ORIE Special Seminar: Manolis Zampetakis (UC Berkeley)

Location

Virtual

Description

How to handle Biased Data and Multiple Agents in Machine Learning

Modern machine learning (ML) methods commonly postulate strong assumptions such as (1) access to data that adequately captures the application environment, (2) the goal is to optimize the objective function of a single agent, assuming that the application environment is isolated and is not affected by the outcome chosen by the ML system. In this talk, I will present methods with theoretical guarantees that are applicable in the absence of (1) and (2) as well as corresponding fundamental lower bounds.
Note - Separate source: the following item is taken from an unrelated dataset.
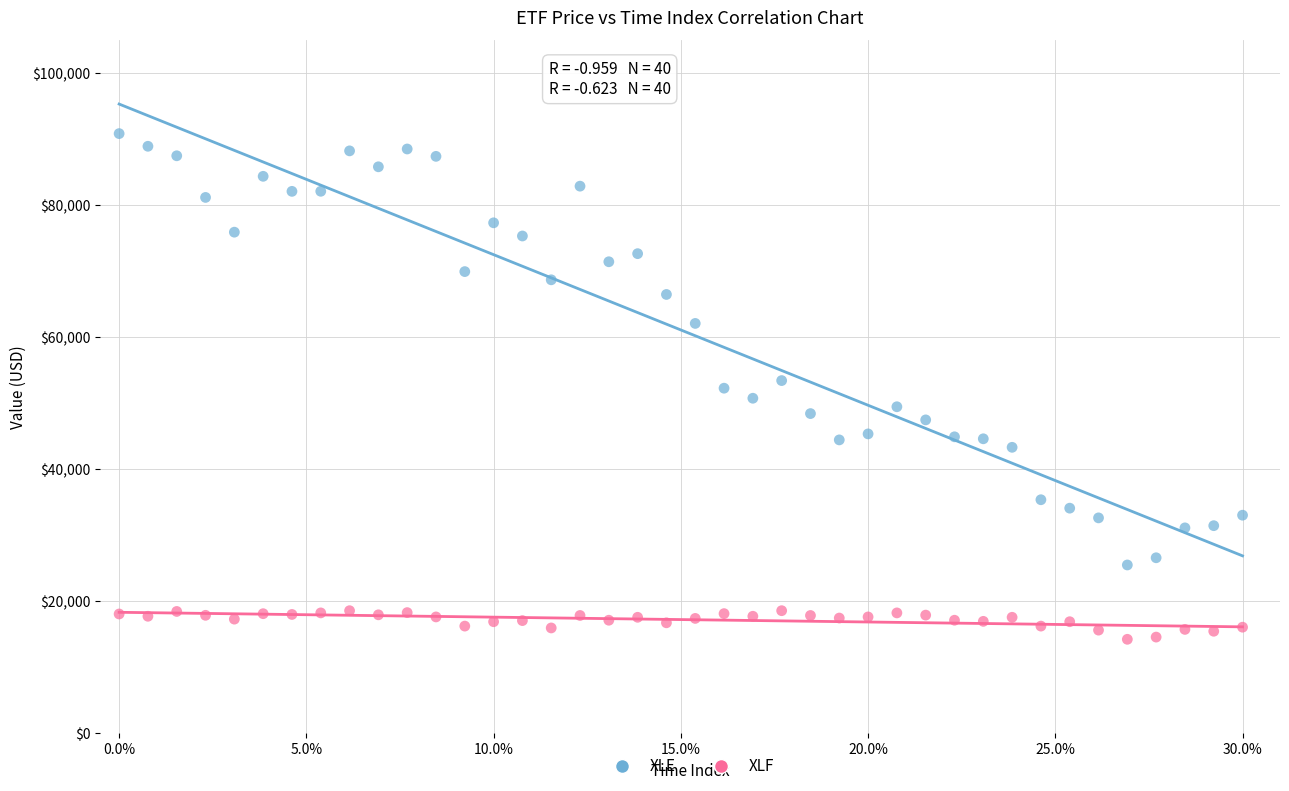

What are all the series names shown in the legend?

XLE, XLF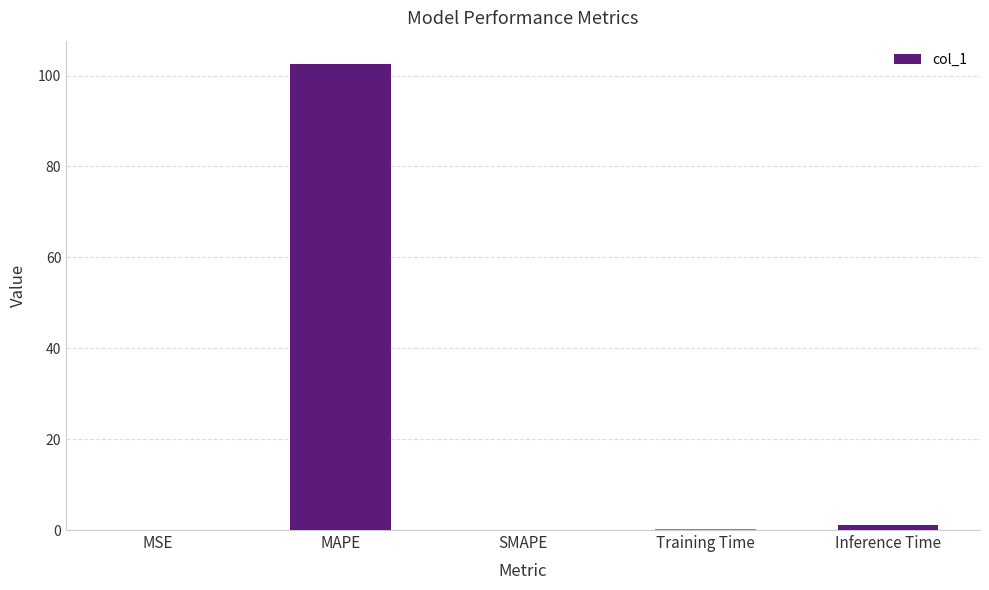

What is the change in value from MAPE to SMAPE?

-102.6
In the context of (1) I will focus on how to deal with truncation and self-selection bias and in the context of (2) I will present a foundational comparison between min-max and single-objective optimization.

Bio:
Manolis Zampetakis is currently a post-doctoral researcher with the Department of Electrical Engineering and Computer Sciences of UC Berkeley working with Michael Jordan. He received his Ph.D. from the Department of Electrical Engineering and Computer Science at MIT where he was advised by Constantinos Daskalakis. He has been awarded the Google Ph.D. Fellowship and the ACM SIGEcom Doctoral Dissertation Award. He works on the foundations of machine learning (ML), statistics, and data science, with a focus on statistical analysis from systematically biased data, optimization methods for multi-agent environments, and convergence properties of popular heuristic methods.